STATED EXERCISE:
Edit the items below so that each "pose" becomes "view" and everything else stays the same.

Data lines
▶

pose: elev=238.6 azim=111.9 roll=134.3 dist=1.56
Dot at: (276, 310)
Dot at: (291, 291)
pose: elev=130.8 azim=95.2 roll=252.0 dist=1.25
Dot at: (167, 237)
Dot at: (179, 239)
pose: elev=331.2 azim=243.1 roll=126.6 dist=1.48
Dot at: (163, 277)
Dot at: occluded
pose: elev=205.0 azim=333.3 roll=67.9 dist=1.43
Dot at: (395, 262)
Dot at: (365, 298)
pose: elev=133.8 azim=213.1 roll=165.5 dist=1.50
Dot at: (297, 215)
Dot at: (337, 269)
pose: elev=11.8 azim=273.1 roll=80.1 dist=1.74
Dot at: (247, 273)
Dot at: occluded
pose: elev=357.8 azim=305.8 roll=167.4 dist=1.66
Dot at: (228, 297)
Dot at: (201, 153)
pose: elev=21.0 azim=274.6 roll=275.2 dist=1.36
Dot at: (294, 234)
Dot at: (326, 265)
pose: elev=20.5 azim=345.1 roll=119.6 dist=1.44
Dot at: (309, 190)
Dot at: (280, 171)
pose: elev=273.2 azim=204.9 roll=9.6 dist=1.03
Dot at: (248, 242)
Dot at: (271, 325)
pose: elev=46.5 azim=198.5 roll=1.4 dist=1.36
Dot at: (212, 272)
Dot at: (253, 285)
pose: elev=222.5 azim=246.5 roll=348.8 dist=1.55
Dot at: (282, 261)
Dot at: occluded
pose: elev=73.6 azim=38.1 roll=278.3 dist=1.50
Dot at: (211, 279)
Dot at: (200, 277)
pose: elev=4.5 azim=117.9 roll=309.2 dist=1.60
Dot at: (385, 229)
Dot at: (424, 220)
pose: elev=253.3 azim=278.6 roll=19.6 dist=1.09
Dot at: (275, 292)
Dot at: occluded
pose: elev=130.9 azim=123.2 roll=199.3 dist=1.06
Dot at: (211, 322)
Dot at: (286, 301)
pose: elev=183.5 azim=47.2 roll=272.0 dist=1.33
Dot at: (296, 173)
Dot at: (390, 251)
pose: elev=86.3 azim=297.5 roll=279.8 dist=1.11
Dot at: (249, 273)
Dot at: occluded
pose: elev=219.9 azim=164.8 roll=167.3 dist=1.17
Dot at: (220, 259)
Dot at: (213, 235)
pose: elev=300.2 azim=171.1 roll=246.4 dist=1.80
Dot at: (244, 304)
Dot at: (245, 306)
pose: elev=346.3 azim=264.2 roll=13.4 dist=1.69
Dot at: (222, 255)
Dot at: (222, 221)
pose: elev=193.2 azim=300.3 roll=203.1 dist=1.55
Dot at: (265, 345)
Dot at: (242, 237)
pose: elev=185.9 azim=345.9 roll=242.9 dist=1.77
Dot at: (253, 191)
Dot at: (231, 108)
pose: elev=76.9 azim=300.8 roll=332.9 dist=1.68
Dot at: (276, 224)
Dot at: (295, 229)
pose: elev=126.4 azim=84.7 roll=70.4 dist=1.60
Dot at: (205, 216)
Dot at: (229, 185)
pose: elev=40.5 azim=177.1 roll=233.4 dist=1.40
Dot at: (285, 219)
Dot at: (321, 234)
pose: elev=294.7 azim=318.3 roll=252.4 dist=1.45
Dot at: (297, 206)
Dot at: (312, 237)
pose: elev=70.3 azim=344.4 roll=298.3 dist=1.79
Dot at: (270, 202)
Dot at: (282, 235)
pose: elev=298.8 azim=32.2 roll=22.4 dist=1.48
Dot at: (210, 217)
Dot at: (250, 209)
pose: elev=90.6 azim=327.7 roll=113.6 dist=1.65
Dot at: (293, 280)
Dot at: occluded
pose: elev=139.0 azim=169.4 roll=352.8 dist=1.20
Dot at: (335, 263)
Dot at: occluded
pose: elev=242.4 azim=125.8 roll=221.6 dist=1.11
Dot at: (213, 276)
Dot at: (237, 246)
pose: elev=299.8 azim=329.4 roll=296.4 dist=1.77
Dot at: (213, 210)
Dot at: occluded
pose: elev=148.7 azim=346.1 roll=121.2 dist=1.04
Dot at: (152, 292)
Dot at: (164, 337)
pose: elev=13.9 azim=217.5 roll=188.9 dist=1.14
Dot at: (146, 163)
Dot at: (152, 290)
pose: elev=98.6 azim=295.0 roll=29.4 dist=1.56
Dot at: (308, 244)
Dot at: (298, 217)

◀

TASK OUTPUT:
view: elev=238.6 azim=111.9 roll=134.3 dist=1.56
Dot at: (276, 310)
Dot at: (291, 291)
view: elev=130.8 azim=95.2 roll=252.0 dist=1.25
Dot at: (167, 237)
Dot at: (179, 239)
view: elev=331.2 azim=243.1 roll=126.6 dist=1.48
Dot at: (163, 277)
Dot at: occluded
view: elev=205.0 azim=333.3 roll=67.9 dist=1.43
Dot at: (395, 262)
Dot at: (365, 298)
view: elev=133.8 azim=213.1 roll=165.5 dist=1.50
Dot at: (297, 215)
Dot at: (337, 269)
view: elev=11.8 azim=273.1 roll=80.1 dist=1.74
Dot at: (247, 273)
Dot at: occluded
view: elev=357.8 azim=305.8 roll=167.4 dist=1.66
Dot at: (228, 297)
Dot at: (201, 153)
view: elev=21.0 azim=274.6 roll=275.2 dist=1.36
Dot at: (294, 234)
Dot at: (326, 265)
view: elev=20.5 azim=345.1 roll=119.6 dist=1.44
Dot at: (309, 190)
Dot at: (280, 171)
view: elev=273.2 azim=204.9 roll=9.6 dist=1.03
Dot at: (248, 242)
Dot at: (271, 325)
view: elev=46.5 azim=198.5 roll=1.4 dist=1.36
Dot at: (212, 272)
Dot at: (253, 285)
view: elev=222.5 azim=246.5 roll=348.8 dist=1.55
Dot at: (282, 261)
Dot at: occluded
view: elev=73.6 azim=38.1 roll=278.3 dist=1.50
Dot at: (211, 279)
Dot at: (200, 277)
view: elev=4.5 azim=117.9 roll=309.2 dist=1.60
Dot at: (385, 229)
Dot at: (424, 220)
view: elev=253.3 azim=278.6 roll=19.6 dist=1.09
Dot at: (275, 292)
Dot at: occluded
view: elev=130.9 azim=123.2 roll=199.3 dist=1.06
Dot at: (211, 322)
Dot at: (286, 301)
view: elev=183.5 azim=47.2 roll=272.0 dist=1.33
Dot at: (296, 173)
Dot at: (390, 251)
view: elev=86.3 azim=297.5 roll=279.8 dist=1.11
Dot at: (249, 273)
Dot at: occluded
view: elev=219.9 azim=164.8 roll=167.3 dist=1.17
Dot at: (220, 259)
Dot at: (213, 235)
view: elev=300.2 azim=171.1 roll=246.4 dist=1.80
Dot at: (244, 304)
Dot at: (245, 306)
view: elev=346.3 azim=264.2 roll=13.4 dist=1.69
Dot at: (222, 255)
Dot at: (222, 221)
view: elev=193.2 azim=300.3 roll=203.1 dist=1.55
Dot at: (265, 345)
Dot at: (242, 237)
view: elev=185.9 azim=345.9 roll=242.9 dist=1.77
Dot at: (253, 191)
Dot at: (231, 108)
view: elev=76.9 azim=300.8 roll=332.9 dist=1.68
Dot at: (276, 224)
Dot at: (295, 229)
view: elev=126.4 azim=84.7 roll=70.4 dist=1.60
Dot at: (205, 216)
Dot at: (229, 185)
view: elev=40.5 azim=177.1 roll=233.4 dist=1.40
Dot at: (285, 219)
Dot at: (321, 234)
view: elev=294.7 azim=318.3 roll=252.4 dist=1.45
Dot at: (297, 206)
Dot at: (312, 237)
view: elev=70.3 azim=344.4 roll=298.3 dist=1.79
Dot at: (270, 202)
Dot at: (282, 235)
view: elev=298.8 azim=32.2 roll=22.4 dist=1.48
Dot at: (210, 217)
Dot at: (250, 209)
view: elev=90.6 azim=327.7 roll=113.6 dist=1.65
Dot at: (293, 280)
Dot at: occluded
view: elev=139.0 azim=169.4 roll=352.8 dist=1.20
Dot at: (335, 263)
Dot at: occluded
view: elev=242.4 azim=125.8 roll=221.6 dist=1.11
Dot at: (213, 276)
Dot at: (237, 246)
view: elev=299.8 azim=329.4 roll=296.4 dist=1.77
Dot at: (213, 210)
Dot at: occluded
view: elev=148.7 azim=346.1 roll=121.2 dist=1.04
Dot at: (152, 292)
Dot at: (164, 337)
view: elev=13.9 azim=217.5 roll=188.9 dist=1.14
Dot at: (146, 163)
Dot at: (152, 290)
view: elev=98.6 azim=295.0 roll=29.4 dist=1.56
Dot at: (308, 244)
Dot at: (298, 217)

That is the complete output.